Nov 23, 2015

Particle Accelerators Could Soon Fit In A Shoebox

Posted by in categories: computing, particle physics

As the challenges of particle physics have become more and more complex, we’ve had to plan and build larger and larger machines to explore the tiny subatomic world. But now, an international group of physicists has developed a technology to miniaturize particle accelerators, which could revolutionize physics and the life sciences.

The team has received a $13.5 million (£9 million) grant to develop a prototype particle accelerator that will fit in a shoebox. The technology being developed is called “accelerator-on-a-chip”. Electrons are made to travel through a channel within a silica chip. Shining a laser onto the chip produces an electric field, and the field is modified by the ridges within the channel. This set-up dramatically accelerates the electrons moving through the channel.

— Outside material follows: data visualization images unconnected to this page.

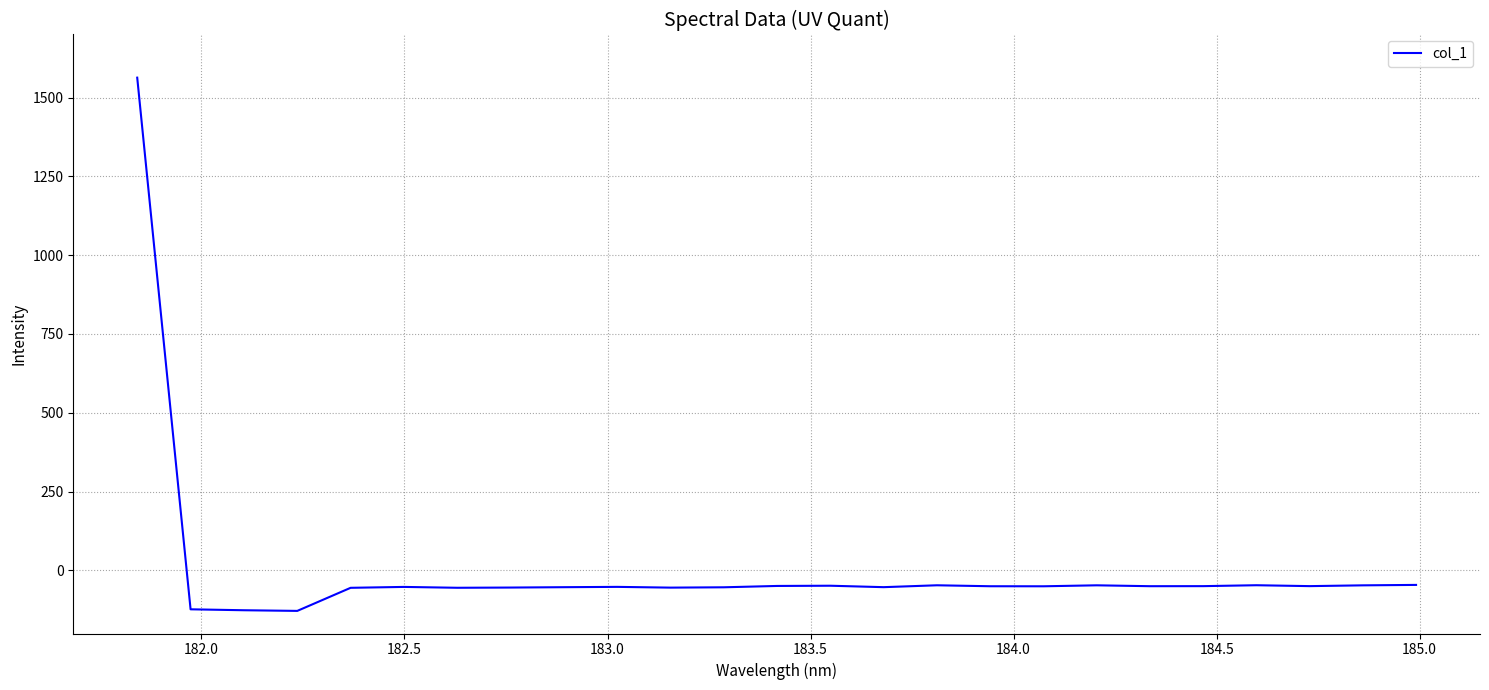

What is the maximum value shown in the chart?

1563.1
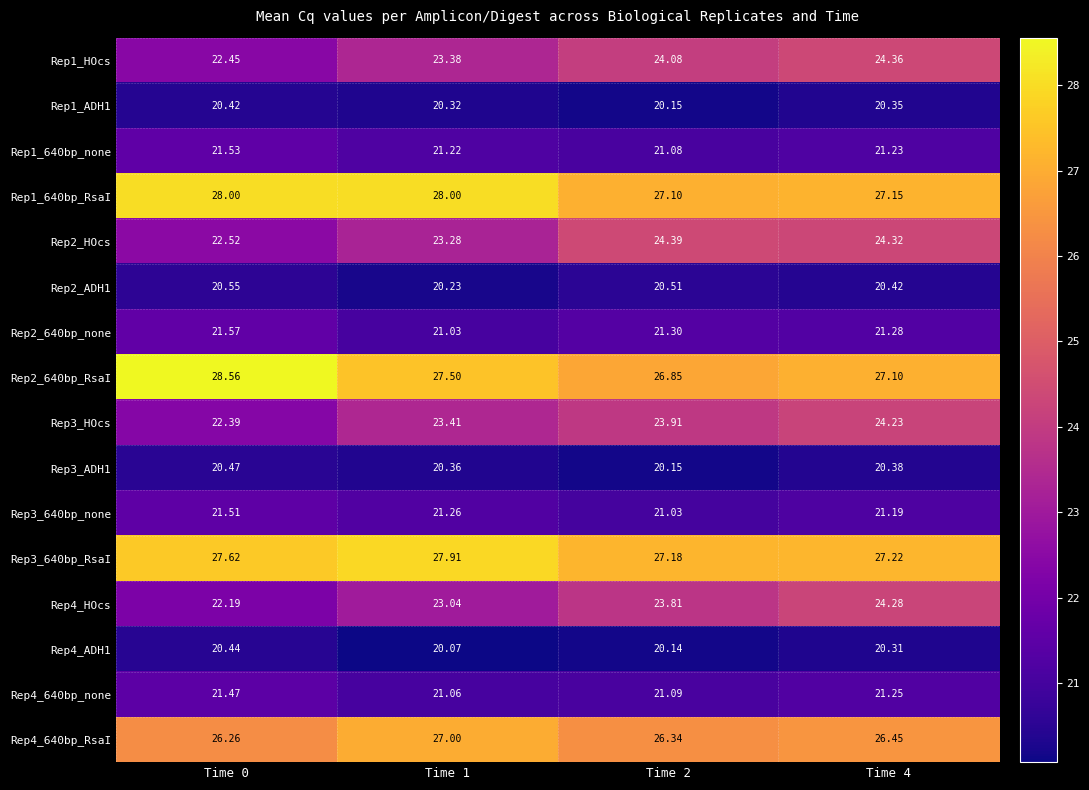

Is the value of Rep4_640bp_RsaI at Time 0 greater than the value of Rep2_HOcs at Time 0?

Yes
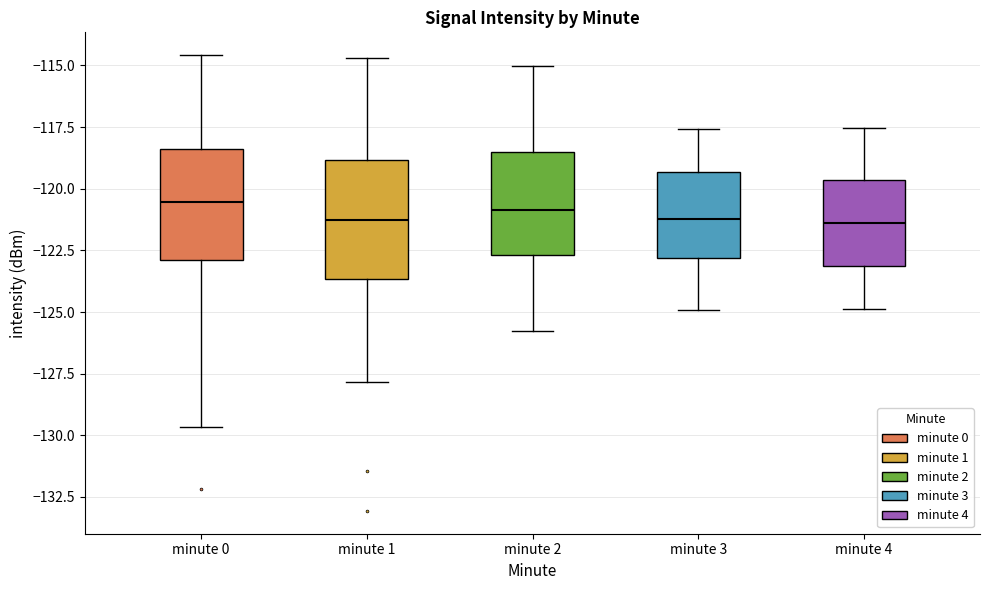

Where does the upper whisker of the box for minute 4 end on the y-axis? The values are not printed on the chart, so give them approximately, as read against the axis.

-117.5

The prototype is based on independent experiments from the SLAC National Accelerator Laboratory in California and Friedrich-Alexander University Erlangen-Nuremberg (FAU) in Germany. Both teams discovered that these chips are capable of accelerating electrons to relativistic speed no matter the speed at which the electron was travelling before entering the channel. Also, the technology is capable of producing a larger acceleration gradient than current labs, which could reduce the size of particle accelerators – 100 meters (330 feet) of accelerator-on-a-chip would produce an acceleration equivalent to the 3.2-kilometer (two miles) SLAC linear accelerator, which is the longest in the world.